++++ Excerpt

Almighty God, you have given your only Son to be for us a sacrifice for sin, and also an example of godly life: Give us grace to receive thankfully the fruits of his redeeming work, and to follow daily in the blessed steps of his most holy life; through Jesus Christ your Son our Lord, who lives and reigns with you and the Holy Spirit, one God, now and forever. Amen.
Collect, Book of Common Prayer
Contrary to popular opinion, Episcopalians do not refer to the prayers we say at the beginning service as “collects” because we love obscure words for almost everything. The word, “collect,” actually comes from the Latin word, collecta, meaning “a gathering.” And it was used as early as the 5th century by the church to describe the opening prayers used in worship.
The idea behind the word is that these opening prayers “bring together” our individual prayers worship and give them a single voice. Collects are also designed to “bring together” the thoughts of the day’s readings from Scripture into the form of a prayer. So, the themes of most collects are usually reflected in the longing or challenges raised by the Scriptures that we read.
This has important implications for the way in which we understand and use these prayers:
One, they are focused and purposeful. If they don’t seem that way, if they feel more like a verbal “surf” washing over us, it is largely because we fail to focus on the words that we say and drop into autopilot.

++++++++

▸ **Jobs**
(a) Check whether each statement agrees with the passage on collects, answering yes or no and quoting the words of the passage that settle it: (i) The word "collect" comes from a Latin word meaning "a gathering." (ii) The church first used the word for opening prayers in the 10th century. (iii) Collects are meant to gather the thoughts of the day's Scripture readings into a prayer.
(b) Proceed with the passage on collects, picking up right after its final sentence.

++++ Listed entries

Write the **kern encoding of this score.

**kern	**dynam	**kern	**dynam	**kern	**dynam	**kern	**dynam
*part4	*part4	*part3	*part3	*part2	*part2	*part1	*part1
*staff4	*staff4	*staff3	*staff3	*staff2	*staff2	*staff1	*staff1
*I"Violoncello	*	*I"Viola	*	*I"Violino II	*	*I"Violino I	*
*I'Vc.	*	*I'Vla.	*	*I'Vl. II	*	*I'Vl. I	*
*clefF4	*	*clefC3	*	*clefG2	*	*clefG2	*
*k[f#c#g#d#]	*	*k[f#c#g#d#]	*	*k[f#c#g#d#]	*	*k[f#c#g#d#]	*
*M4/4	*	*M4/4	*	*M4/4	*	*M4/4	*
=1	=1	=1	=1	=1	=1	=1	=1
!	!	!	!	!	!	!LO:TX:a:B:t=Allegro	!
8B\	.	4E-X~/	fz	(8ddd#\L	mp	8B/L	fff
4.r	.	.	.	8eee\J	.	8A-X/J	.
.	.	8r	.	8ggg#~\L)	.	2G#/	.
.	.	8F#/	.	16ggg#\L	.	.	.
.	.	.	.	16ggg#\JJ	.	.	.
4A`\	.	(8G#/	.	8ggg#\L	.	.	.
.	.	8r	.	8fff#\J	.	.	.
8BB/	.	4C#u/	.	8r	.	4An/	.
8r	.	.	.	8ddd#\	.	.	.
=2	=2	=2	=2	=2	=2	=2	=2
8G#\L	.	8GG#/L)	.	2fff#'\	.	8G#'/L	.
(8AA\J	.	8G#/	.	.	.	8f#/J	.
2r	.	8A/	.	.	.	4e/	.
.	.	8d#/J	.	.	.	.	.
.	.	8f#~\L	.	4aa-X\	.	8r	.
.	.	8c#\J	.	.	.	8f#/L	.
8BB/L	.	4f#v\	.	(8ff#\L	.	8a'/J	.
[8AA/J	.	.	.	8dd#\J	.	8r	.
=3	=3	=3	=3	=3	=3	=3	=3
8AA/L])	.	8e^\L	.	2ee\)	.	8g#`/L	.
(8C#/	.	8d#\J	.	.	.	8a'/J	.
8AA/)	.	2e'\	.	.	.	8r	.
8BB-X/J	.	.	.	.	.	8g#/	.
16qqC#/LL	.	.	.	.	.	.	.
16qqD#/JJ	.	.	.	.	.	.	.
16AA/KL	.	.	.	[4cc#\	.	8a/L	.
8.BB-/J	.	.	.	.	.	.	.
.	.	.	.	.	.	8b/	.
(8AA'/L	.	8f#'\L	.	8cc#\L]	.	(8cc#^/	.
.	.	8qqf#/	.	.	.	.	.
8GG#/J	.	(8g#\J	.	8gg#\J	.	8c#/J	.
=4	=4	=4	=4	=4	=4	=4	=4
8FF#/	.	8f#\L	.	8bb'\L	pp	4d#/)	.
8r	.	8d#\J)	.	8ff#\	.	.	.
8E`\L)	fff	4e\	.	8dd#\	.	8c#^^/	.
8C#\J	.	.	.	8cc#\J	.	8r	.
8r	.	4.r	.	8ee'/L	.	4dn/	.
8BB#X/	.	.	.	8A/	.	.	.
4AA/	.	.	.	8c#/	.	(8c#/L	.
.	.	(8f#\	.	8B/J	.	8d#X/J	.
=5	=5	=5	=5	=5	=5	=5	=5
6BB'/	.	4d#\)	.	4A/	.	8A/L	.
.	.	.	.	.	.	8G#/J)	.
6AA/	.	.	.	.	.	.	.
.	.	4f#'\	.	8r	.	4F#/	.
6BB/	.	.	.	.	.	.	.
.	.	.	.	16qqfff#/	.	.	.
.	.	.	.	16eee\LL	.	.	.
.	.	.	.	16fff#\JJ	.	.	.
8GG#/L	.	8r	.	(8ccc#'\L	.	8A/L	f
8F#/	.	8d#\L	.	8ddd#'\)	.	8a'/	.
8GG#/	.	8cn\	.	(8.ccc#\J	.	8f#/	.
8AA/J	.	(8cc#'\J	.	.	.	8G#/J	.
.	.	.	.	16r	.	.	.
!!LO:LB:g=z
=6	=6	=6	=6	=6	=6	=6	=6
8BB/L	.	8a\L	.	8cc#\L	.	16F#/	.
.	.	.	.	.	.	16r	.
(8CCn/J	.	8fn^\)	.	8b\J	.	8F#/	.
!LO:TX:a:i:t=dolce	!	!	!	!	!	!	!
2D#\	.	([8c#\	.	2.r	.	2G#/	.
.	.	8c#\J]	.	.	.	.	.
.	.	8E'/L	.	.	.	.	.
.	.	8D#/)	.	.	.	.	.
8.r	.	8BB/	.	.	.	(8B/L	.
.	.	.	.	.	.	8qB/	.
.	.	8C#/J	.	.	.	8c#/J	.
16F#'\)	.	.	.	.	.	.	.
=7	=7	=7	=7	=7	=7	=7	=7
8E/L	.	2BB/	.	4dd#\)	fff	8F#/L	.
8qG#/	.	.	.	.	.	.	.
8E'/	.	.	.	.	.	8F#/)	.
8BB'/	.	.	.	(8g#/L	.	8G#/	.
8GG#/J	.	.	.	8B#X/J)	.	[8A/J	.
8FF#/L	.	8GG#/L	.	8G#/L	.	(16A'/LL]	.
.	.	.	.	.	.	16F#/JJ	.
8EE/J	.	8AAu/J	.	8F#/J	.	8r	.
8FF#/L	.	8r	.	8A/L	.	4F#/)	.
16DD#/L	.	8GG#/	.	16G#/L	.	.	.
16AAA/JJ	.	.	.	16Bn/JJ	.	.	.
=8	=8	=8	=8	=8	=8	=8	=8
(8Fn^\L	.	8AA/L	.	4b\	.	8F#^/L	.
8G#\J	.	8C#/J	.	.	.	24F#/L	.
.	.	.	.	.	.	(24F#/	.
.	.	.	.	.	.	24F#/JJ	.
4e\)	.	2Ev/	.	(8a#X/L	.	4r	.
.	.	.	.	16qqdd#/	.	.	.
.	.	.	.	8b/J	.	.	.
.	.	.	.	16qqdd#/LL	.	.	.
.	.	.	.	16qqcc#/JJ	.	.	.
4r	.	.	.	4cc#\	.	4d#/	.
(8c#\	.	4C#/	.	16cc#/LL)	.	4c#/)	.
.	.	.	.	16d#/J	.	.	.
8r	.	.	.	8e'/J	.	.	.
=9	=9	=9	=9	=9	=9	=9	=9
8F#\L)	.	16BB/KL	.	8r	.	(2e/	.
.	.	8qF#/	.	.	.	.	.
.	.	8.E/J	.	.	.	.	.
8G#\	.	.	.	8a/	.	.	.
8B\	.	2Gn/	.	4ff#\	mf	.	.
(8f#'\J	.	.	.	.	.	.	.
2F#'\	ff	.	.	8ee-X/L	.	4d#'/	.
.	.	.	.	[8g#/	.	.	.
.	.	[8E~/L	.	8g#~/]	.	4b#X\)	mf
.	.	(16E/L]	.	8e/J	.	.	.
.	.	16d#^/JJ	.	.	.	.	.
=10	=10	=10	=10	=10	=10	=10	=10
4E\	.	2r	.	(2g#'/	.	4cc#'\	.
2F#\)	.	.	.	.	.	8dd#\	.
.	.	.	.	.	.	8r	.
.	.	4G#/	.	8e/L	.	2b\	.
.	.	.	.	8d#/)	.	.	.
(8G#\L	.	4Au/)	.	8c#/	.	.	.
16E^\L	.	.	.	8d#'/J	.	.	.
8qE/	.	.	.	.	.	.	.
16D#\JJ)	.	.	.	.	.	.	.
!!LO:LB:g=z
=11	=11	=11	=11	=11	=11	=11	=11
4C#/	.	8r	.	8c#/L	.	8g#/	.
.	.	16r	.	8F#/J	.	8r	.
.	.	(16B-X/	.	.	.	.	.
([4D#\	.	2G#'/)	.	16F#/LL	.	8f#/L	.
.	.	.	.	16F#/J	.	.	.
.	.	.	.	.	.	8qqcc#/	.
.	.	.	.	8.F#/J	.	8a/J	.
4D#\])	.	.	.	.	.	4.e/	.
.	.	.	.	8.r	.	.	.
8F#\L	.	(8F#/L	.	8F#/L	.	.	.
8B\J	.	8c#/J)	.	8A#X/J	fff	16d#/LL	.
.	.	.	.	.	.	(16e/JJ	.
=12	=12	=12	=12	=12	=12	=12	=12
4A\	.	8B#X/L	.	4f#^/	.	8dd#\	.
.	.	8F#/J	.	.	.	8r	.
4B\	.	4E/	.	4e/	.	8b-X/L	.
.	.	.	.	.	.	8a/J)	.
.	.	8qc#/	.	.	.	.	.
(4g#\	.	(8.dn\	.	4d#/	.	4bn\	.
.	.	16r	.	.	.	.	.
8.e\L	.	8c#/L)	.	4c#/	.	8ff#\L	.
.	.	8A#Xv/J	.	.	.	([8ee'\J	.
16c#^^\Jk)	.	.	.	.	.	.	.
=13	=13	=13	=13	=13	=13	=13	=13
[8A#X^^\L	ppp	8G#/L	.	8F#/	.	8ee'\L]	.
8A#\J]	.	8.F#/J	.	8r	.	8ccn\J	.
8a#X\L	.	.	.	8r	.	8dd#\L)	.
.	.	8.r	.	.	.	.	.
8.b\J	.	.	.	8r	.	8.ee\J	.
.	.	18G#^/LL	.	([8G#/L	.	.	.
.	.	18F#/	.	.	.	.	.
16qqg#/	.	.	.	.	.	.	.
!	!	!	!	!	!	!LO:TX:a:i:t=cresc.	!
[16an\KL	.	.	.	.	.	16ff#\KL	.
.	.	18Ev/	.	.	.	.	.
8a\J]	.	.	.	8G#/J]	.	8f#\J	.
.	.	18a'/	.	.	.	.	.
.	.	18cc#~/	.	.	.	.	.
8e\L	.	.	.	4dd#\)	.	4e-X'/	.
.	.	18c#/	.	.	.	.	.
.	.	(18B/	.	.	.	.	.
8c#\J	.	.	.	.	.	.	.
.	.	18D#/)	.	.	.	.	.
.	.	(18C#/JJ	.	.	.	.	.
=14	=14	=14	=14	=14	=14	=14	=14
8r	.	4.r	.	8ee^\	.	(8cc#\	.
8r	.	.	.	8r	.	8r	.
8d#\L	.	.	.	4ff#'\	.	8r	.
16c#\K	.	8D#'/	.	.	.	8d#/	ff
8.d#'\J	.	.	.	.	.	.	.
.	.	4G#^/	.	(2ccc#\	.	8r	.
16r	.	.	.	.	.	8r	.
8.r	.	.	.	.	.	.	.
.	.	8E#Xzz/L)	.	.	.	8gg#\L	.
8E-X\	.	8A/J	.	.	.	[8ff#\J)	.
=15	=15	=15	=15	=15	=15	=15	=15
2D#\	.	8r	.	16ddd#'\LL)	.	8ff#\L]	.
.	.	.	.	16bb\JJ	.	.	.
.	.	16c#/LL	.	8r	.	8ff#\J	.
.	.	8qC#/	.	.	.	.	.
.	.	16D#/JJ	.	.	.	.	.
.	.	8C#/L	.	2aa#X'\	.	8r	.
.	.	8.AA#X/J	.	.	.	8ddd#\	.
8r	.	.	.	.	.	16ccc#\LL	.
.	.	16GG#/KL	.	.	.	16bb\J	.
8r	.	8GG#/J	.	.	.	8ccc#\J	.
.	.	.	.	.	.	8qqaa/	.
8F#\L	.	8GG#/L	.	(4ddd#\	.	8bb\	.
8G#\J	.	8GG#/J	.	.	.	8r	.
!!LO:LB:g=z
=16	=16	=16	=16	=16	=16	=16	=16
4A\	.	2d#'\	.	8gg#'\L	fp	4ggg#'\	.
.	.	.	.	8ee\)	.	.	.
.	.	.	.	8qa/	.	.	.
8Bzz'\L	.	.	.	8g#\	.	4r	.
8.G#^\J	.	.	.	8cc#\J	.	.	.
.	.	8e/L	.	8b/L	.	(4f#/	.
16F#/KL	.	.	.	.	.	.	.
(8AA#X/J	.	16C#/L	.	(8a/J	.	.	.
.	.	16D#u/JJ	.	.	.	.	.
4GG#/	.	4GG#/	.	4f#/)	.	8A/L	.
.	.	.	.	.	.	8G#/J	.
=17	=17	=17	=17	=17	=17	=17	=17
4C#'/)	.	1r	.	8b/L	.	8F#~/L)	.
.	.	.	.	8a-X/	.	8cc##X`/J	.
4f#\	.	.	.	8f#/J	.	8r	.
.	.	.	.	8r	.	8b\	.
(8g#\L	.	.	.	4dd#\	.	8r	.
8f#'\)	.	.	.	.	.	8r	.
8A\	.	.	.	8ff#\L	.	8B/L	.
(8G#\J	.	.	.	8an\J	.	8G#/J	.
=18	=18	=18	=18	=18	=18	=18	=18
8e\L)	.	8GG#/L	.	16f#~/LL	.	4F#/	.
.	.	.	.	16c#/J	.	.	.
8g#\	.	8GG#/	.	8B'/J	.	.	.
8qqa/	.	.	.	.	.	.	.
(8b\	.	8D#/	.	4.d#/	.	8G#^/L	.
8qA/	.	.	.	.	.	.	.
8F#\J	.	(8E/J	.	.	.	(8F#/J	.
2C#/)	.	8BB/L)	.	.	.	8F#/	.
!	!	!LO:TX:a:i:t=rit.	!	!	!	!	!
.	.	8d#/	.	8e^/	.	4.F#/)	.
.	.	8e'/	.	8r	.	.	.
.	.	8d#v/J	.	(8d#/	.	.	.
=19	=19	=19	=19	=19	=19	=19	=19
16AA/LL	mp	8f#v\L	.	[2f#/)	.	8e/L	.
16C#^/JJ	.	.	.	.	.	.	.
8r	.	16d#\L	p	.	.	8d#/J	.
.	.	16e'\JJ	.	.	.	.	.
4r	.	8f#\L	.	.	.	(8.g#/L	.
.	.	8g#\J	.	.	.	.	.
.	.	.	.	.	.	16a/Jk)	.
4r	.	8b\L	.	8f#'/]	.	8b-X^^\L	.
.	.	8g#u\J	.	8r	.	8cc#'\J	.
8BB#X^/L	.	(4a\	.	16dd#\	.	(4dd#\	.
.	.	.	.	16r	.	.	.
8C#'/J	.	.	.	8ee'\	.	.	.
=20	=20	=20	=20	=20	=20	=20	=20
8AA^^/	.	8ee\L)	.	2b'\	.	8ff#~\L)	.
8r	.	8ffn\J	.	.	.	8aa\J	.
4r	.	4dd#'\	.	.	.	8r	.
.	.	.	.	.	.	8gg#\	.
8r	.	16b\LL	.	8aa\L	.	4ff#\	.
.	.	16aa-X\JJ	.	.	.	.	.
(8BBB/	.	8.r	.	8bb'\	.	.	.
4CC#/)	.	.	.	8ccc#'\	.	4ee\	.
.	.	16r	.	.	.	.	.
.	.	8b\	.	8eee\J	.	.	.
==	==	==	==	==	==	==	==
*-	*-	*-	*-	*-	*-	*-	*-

++++++++

▸ **Results**
(a)
(i) Yes: "The word, “collect,” actually comes from the Latin word, collecta, meaning “a gathering.”"
(ii) No: "it was used as early as the 5th century by the church to describe the opening prayers used in worship."
(iii) Yes: "Collects are also designed to “bring together” the thoughts of the day’s readings from Scripture into the form of a prayer."

(b)
Two, they are deeply imbedded in the Bible. It is not unusual for our Christian brothers and sisters to complain that our worship isn’t biblical. But, in fact, apart from being every bit as old as the Bible itself, the form our worship takes is shot through with the language of the Bible. And the collects are an attempt to distill what the Bible has to tell us on any given Sunday into the form of a prayer for God’s help to live into the meaning of Scripture.
Three, collects are based on the promises of Scripture concerning prayer. Scripture says that whenever two or three are gathered, God is with us. The Bible also enjoins us to agree as we pray. What could be more important, for us to agree upon and pray for than that God realize the purpose of his word in our lives?
Finally: If you’ve been following me, you will realize that we also believe that the prayers we say in worship are not just supposed to express ideas. Our prayers are also meant to change us, to form us, to mold us into the kind of people God longs for us to be.
So, with that as a bit of background, what are we are praying for in today’s collect? And what does the Scripture that we’ve read have to suggest about that prayer?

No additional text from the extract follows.